Arts en bibliothèques
L’art ou, comme il est plus juste d’écrire, les arts entretiennent des relations multiples et variées avec les bibliothèques. Les « s » de pluriel que l’on retrouve dans le titre de l’ouvrage témoignent de ce souci d’englober dans la problématique de la publication l’ensemble des rapports mutuels entre les bibliothèques et la discipline artistique. L’ouvrage était attendu depuis plusieurs années par les professionnels. Il répond pour partie à cette attente.
Le contexte
Dans une première partie, l’ouvrage s’attache à analyser le contexte dans lequel s’est développé le réseau des bibliothèques d’art dans l’Hexagone. Sont successivement abordés la création et l’évolution de l’histoire de l’art en France, ses liens avec les bibliothécaires, la crise de l’édition d’art et enfin un panorama de la situation actuelle des bibliothèques d’art. D’André Félibien à Charles Blanc, d’Henri Focillon à André Chastel, pour n’en citer que quelques-uns, les auteurs de la première contribution relatent avec clarté et concision, la genèse puis le développement de l’histoire de l’art dans l’Hexagone à travers ses principales figures. Ils évoquent en parallèle l’évolution de cette discipline en Europe. L’article suivant brosse une comparaison rapide entre la bibliothèque d’art et d’archéologie Jacques-Doucet à Paris et celle d’Aby Warburg à Londres avant d’aborder la question des implications réciproques et déterminantes entre historiens d’art et bibliothèques.
Rédigé avec un souci notable de synthèse et d’analyse dans un domaine où la bibliographie est encore assez limitée, l’état de l’édition d’art que dresse Jean-François Lasnier apparaît aussi objectif qu’alarmant : plombée par des droits de reproduction multiples, par la frilosité et le choix de rentabilité immédiate de la profession, la production de livres d’art, notamment celle d’un haut niveau scientifique, est en constante régression depuis une dizaine d’années. Au-delà de l’aspect simplement économique qu’elle représente, cette baisse est aussi le reflet d’une importante mutation culturelle menaçant l’existence même du livre d’art. Bien que l’art occupe une place importante dans notre société, il est encore très absent de l’enseignement primaire et secondaire.

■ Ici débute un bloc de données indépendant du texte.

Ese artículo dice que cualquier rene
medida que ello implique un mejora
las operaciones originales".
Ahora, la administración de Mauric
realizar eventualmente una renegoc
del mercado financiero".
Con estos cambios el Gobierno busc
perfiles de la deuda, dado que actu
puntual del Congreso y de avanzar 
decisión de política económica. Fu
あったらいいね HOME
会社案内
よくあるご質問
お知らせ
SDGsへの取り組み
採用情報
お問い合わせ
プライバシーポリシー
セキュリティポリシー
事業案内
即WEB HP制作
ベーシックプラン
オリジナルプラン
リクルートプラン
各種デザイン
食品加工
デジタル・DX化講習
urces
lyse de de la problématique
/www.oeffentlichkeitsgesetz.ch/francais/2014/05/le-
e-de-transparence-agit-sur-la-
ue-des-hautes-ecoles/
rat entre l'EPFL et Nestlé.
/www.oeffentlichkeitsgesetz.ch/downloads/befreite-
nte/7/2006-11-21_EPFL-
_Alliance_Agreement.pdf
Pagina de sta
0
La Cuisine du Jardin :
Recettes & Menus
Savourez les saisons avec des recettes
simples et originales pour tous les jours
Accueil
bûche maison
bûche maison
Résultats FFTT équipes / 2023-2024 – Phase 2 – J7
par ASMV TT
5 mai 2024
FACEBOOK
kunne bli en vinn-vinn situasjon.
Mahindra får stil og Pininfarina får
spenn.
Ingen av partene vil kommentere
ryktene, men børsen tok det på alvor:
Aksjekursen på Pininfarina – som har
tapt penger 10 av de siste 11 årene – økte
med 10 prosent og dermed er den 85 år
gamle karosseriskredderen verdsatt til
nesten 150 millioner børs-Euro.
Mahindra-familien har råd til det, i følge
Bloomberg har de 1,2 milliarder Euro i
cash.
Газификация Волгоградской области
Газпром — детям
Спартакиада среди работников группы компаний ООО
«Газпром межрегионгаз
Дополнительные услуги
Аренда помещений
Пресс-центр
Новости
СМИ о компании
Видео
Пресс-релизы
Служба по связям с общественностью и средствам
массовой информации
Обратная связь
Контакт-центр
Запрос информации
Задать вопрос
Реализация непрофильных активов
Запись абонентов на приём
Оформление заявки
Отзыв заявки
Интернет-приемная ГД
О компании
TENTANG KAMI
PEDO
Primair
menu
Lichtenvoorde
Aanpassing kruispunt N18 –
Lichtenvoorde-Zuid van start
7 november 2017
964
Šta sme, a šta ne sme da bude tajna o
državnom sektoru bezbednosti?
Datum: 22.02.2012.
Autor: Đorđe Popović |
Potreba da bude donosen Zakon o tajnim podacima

Partant de ce constat, Nicole Picot, par ailleurs directrice de la publication, réaffirme le rôle prépondérant que les bibliothèques d’art sont amenées à jouer dans ce contexte paradoxal et esquisse un tableau général de la situation des bibliothèques d’art en France en ce début de XXIe siècle. Mettant en avant l’apport très significatif des nouvelles technologies, l’auteur insiste en conclusion de son article sur la nécessaire mise en place d’une politique documentaire partagée à une époque où la veille éditoriale devient de plus en plus complexe.
La première partie de l’ouvrage s’achève sur un répertoire des principales bibliothèques d’art étrangères qui, bien que fort utile, tient davantage de l’annexe que d’une contribution de corps d’ouvrage.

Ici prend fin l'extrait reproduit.